**SOURCE TEXT**
::::

The Evening World Sun of New York takes up the story on 10 February, 1895: Nevill has now assumed one of his aliases, ‘Theodore Berkeley’, and has been arrested on a warrant issued on behalf of Mr Horner (who has himself been slightly morphed by the reporter into ‘F.C. Horney’). Apparently Nevill/Berkeley and Mrs Horney (the unwitting change of name seems sadly appropriate) went to Chicago, and then on to New York. The crime mentioned in the Times article appears to have been the theft of a watch, for which he was convicted under the name of Berkeley in Baltimore in October 1894. He had previously told his benefactor that he was the son of an English noble (the earliest record I have found of such a claim dates from 1887), and his father would be sending him £10,000 if he could prove he had not stolen the watch. An attempt at reconciliation between the Horners at New York police headquarters, where Mrs Horner is described as being desperate and threatening suicide, ended in failure, and Mr Horner went home to Baltimore with his daughter. Mrs Horner, The Evening World Sun notes, went home on the same train. Perhaps in a different compartment, though.

::::

**MATERIAL SUPPLIED**

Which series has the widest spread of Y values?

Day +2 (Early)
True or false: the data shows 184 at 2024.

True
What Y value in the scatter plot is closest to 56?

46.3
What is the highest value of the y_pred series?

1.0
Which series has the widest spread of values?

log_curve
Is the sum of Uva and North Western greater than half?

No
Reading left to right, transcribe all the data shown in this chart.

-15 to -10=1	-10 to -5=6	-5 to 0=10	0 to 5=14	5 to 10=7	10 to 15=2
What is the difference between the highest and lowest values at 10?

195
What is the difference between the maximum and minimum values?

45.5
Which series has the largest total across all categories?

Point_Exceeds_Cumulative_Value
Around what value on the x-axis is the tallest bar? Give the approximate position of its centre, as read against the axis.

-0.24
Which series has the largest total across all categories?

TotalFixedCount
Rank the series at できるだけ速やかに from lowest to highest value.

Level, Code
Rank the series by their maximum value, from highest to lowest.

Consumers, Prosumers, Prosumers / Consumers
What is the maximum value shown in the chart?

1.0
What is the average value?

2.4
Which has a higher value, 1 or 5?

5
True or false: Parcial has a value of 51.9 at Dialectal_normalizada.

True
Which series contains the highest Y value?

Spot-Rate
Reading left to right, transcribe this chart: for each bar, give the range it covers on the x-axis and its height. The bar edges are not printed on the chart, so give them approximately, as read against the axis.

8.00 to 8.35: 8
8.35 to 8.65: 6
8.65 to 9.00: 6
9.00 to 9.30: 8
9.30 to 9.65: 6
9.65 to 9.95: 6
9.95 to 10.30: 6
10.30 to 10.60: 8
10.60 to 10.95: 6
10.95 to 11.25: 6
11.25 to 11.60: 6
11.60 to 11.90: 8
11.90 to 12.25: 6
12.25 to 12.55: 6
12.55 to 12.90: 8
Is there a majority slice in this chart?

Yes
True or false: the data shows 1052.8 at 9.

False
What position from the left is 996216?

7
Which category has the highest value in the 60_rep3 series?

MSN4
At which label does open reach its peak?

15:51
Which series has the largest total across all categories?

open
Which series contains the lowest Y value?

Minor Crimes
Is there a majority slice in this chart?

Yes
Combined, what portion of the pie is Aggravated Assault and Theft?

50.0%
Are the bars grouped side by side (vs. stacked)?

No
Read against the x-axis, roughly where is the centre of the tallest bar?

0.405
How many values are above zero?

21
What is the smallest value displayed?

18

::::

**YOUR TASKS**
[a] In the account of Nevill and the Horners, what was Nevill convicted of in Baltimore in October 1894?
[b] Carry the account of Nevill and the Horners forward from its final sentence.

**WRITTEN ANSWERS**
[a] The theft of a watch, under the name Berkeley.

[b]
When he was not seducing the wives of his benefactors or running off with the savings of ‘a young servant girl in London, who he had promised to marry’ in 1926, he was committing endless fraud and forgeries. In Buntingford, as John Cole was struggling with the church deacons to keep his post due to his unwelcome relationship with Edith, her father Vincent Nevill will not have endeared himself to the community when in 1924 he was charged with unwisely defrauding Henry Jeffrey Smith, a local Buntingford grocer and Congregational churchgoer, out of £15 (about £1,000 today). According to The Hastings & St Leonards Observer of 5 July, Nevill, a ‘white-haired man, wearing horn-rimmed spectacles and of cultured appearance’, stood in court in Hastings, Sussex, after handing himself in to the Tonbridge police in Kent and also confessing he had in March obtained £20 by forging an entry for that amount in his Post Office Savings Deposit Book, on the strength of which a gullible shopkeeper, Walter Holdaway, who believed Nevill’s story that he was stranded in Hastings, had advanced him the cash. Holdaway had obviously also been impressed when Nevill told him that he was “a Nevill from Eridge Castle, Tunbridge Wells”, but at least was sufficiently on his guard to ask Nevill about various tenants on the Eridge estate who he, Holdaway, had known for many years. Nevill apparently bluffed his way through this test and convinced Holdaway that he was honest. But then Holdaway clearly wanted to believe he was dealing with a genuine member of the noble Nevill family.

The court heard that Nevill had later gone back to the shop to explain to Holdaway why he had not yet been reimbursed for his £20. Nevill apologised for ignoring Holdaway’s letters and said that his brother Ralph, the then Marquess of Abergavenny, had just died, and that the estate at Eridge had passed to him. As a result, he had inherited the absolutely staggering sum of £350,000 (about £21 million today).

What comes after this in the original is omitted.